Wednesday, June 8, 2011

Cylinders measurements

Fig 5.3
An inside micrometer can be used to measure the size of a cylinder, but the most accurate way of determining wear is with a cylinder-bore gauge (Figure 5.3). This consists of a dial gauge with a guide to locate it in the cylinder. As the gauge is moved up and down the cylinder, the pointer of the gauge will show any variations in the size of the bore.
Cylinders are measured in the following way:
I. Before measuring cylinder wear, wipe the cylinder clean and examine it for scores and visible wear.
2. Place the cylinder-bore gauge across the cylinder, just below the unworn ring ridge.
3. Turn the bezel to set the dial gauge to zero.
4. Move the gauge slowly up and down the cylinder to measure taper. The pointer will move on the scale.
5. Turn the cylinder-bore gauge 900 in the cylinder to measure out-of-round.

Fig 5.4
Figure 5.4 shows where the cylinder is checked. Readings should be taken at A—A and also at B—B. They should be taken at both the top and bottom of the cylinder. These measurements will allow the wear of the cylinder to be determined as follows:
Out-of-round = difference between A—A and B—B
Taper = difference between A—A measured at the top of the cylinder and A—A measured at the bottom of the cylinder

·       The taper is checked at A—A because this is the thrust part of the cylinder. It will have more wear than B—B.

Condition of cylinders
Fig 5.5
The parts of a cylinder that normally wear are shown in Figure 5.5. Wear is caused by the piston rings rubbing on the cylinder walls. Very little wear is actually caused by the piston. Ring wear leaves ridges in the cylinder at the top and bottom limits of ring travel.

·       The piston rings naturally expand against the cylinder wall, but they are also forced outward by gas pressure.

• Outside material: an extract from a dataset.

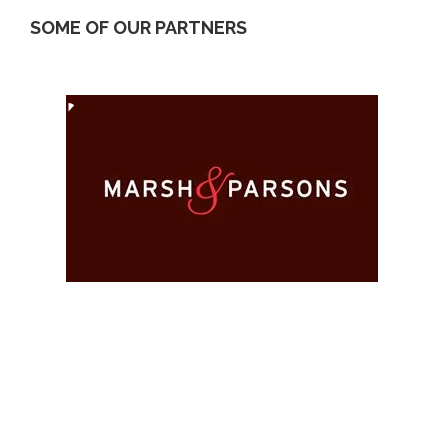
SOME OF OUR PARTNERS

The types of wear that can be found in the cylinders when an engine is dismantled are bore distortion, waviness, scuffing and scoring (Figure 5.6). These conditions are described in the following paragraphs.
The top of the cylinder suffers the greatest wear, and this leaves a definite ring ridge in a worn cylinder. The lower ring ridge is not as noticeable because less wear occurs at the bottom of a cylinder. The bottom of the cylinder below the ring travel is almost unworn.

·       Cylinder wear is also illustrated in Figure 4. 9 in the previous posts.

Bore distortion
This can be caused by uneven distribution of coolant around the cylinders, or by incorrect tightening of the cylinder-head studs. Bore distortion can sometimes be identified by obvious discoloration of the cylinders, but this is not always the case.

Fig 5.6
This is a series of parallel lines or low ridges running around the bore. Waviness can be at any part of the bore but is mainly found in the top regions of ring travel. Waviness is a condition that is hard to measure, but it can be seen and can be felt by lightly running the finger vertically in the bore.

This is evident from small areas of the cylinder wall that have discoloration and minute raised areas in which particles of the piston ring have cold-welded themselves to the cylinder walls.
Scuffing can be the result of localised hot spots in the cylinder water-jackets. This could be caused by deposits that allow small areas of the cylinder wall to reach high temperatures. It could also be the result of continued operation of the engine with loss of coolant.
Incorrect type or grade of oil could create problems. High temperatures will break down the lubricating-oil film and allow metal-to-metal contact between the piston rings and the cylinder wall.

This can be an advanced stage of scuffing, in which piston ring particles have scratched the cylinder surface. Broken rings or abrasives can also cause bore scoring. Provided scoring is not deep, honing the cylinder can be used to correct it.

·              With scuffing and scoring, the piston will also be similarly affected.